Jim açısından macerası heyecanlı değildir. Basit bir miço olarak görevlendirilen Jim, aşçı Silver'la beraber ayak işlerine koşmakta, başını kaşıyacak fırsat bile bulamamaktadır. Silver,Yaşlı denizcinin Jim'i uyardığı acımasız cyborgtur ve genci ayak altından uzaklaştırmak için başına iş yıkmaktadır. Kaptan Silver ve tayfası zamanı gelince isyan edecek, gemiyi ele geçirip hazineye konacaklardır. Ancak yaşlı deniz kurdunun hesap etmediği bir şey olur: Jim'le yakınlaşırlar.

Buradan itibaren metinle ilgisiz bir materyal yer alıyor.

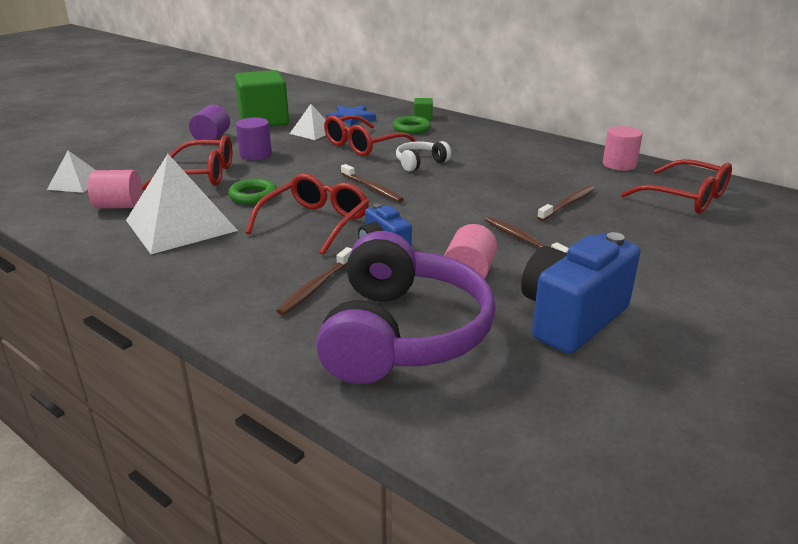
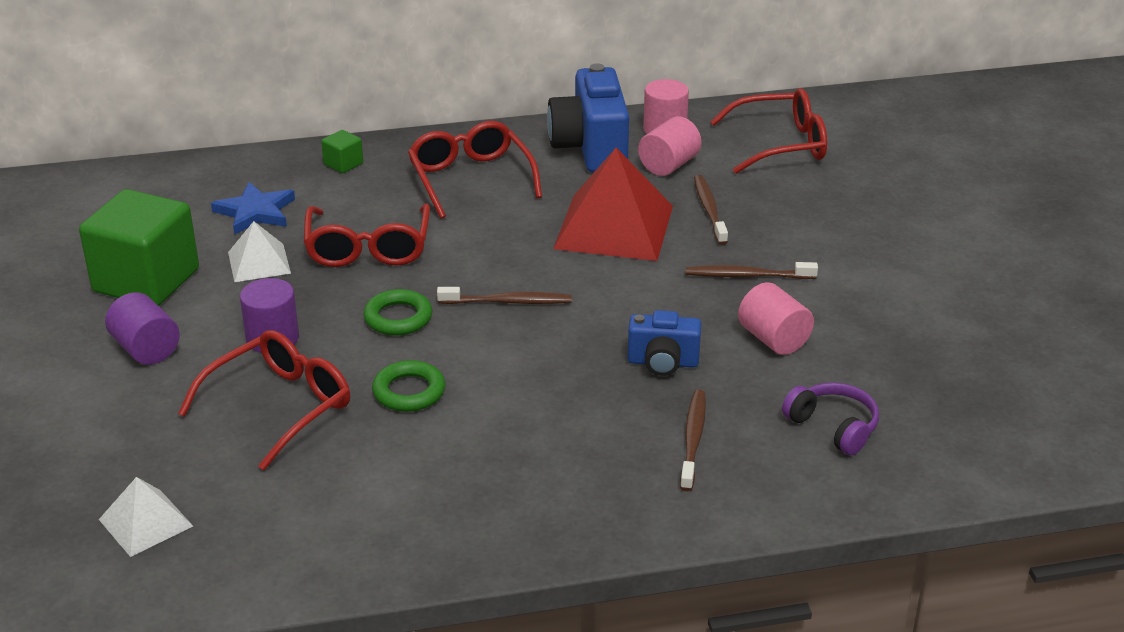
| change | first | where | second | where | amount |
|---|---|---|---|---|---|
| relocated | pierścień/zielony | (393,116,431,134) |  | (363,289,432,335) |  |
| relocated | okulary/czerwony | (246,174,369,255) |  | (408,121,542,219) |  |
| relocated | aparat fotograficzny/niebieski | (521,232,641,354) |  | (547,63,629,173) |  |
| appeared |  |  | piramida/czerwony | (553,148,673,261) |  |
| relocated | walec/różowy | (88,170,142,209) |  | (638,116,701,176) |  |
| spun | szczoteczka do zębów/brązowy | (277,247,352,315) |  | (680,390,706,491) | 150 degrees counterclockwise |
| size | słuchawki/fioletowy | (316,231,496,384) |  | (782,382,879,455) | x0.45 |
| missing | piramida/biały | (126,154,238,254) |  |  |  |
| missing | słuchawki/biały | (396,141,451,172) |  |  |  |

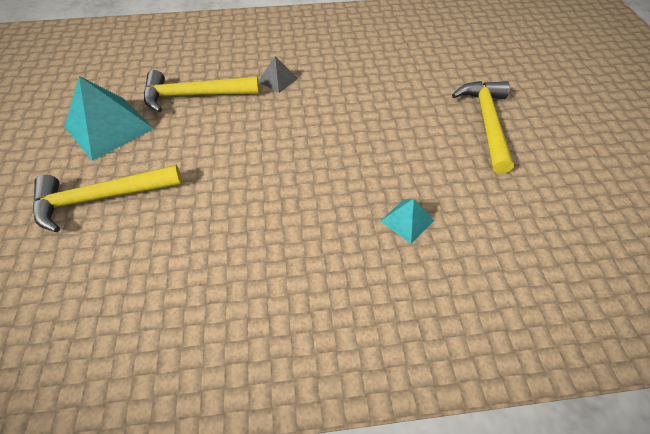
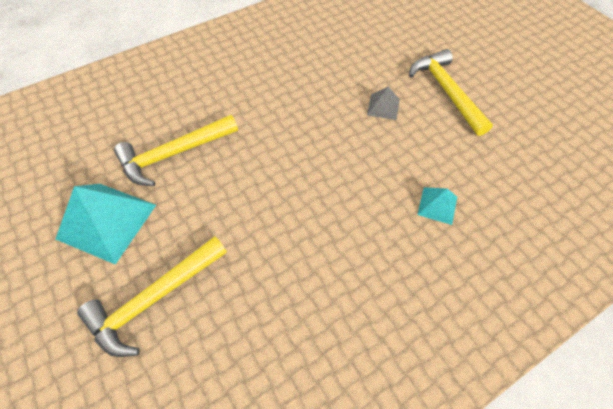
| change | first | where | second | where | amount |
|---|---|---|---|---|---|
| relocated | piramida/szary | (258,56,298,93) |  | (367,86,400,120) |  |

Jim, Silver'ı onu terk eden babasının yerine koyar, Silver ise bu genç miçodaki azim ve zekaya hayran kalır, ve onu korur; kimi zaman kendisinden bile. Zamanı gelince herşey plana uygun gidecek midir? Binlerce gezegenin hazinesi kimin olacaktır?

 

Çizimler akıcı ve doğal olarak Disney kalitesinde. Kaşifler çağının giyim ve teknolojisini, gemi dizaynlarını yıldızlara taşıyan çizerler tezatı tatlı bir gerçeküstülükle sunmuşlar: Yıldız rüzgarlarıyla şişen yelkenler, uzayda geminin yanından geçen balina benzeri canlılar imkansızlar... Ama onları bu kadar masalsı ve güzel kılan yanı da bu zaten. Denizlerde gemicilerin ( eskiden tabi ) korkulu rüyası olan girdaplar, bu animasyonda bize kara delikler olarak aktarılmış. Esprili dilini ve denizci argosunu, esere saygısızlık etmeden yıldızlara taşıyan film, Steampunk teknoloji ve arka planı yıldızlar arası seyahatin gemi yolculukları kadar rahat olduğu bir geleceğe taşıyarak ve fanteziden de biraz beslenerek çok güzel bir melez yaratmış. Keyifli bir macera sunmuş.

 

Ses oyuncuları genel olarak başarılı ve aksanlar, argo üzerinde hakimler. Ancak bazıları gerçekten ön plana çıkıyor. Örneğin genç Jim'i seslendiren Joseph-Gordon Levitt ( en son Looper'da genç Joe olarak izledik ), Kaptan Silver rolünde göz kamaştıran, ünlü dizilerden tanıyabileceğimiz Brian Murray, Kaptan Amelia rolünde Emma Thompson ( en son Brave'de Elinor'u seslendirdi ), ve Doppler rolünde Frasier dizisinden tanıdığımız David Hyde Pierce, gerçekten çok başarılılar. Bu Heyecan dolu macerayı 7'den 70'e tüm izleyicilere tavsiye ederim. Başka incelemelerde görüşmek üzere.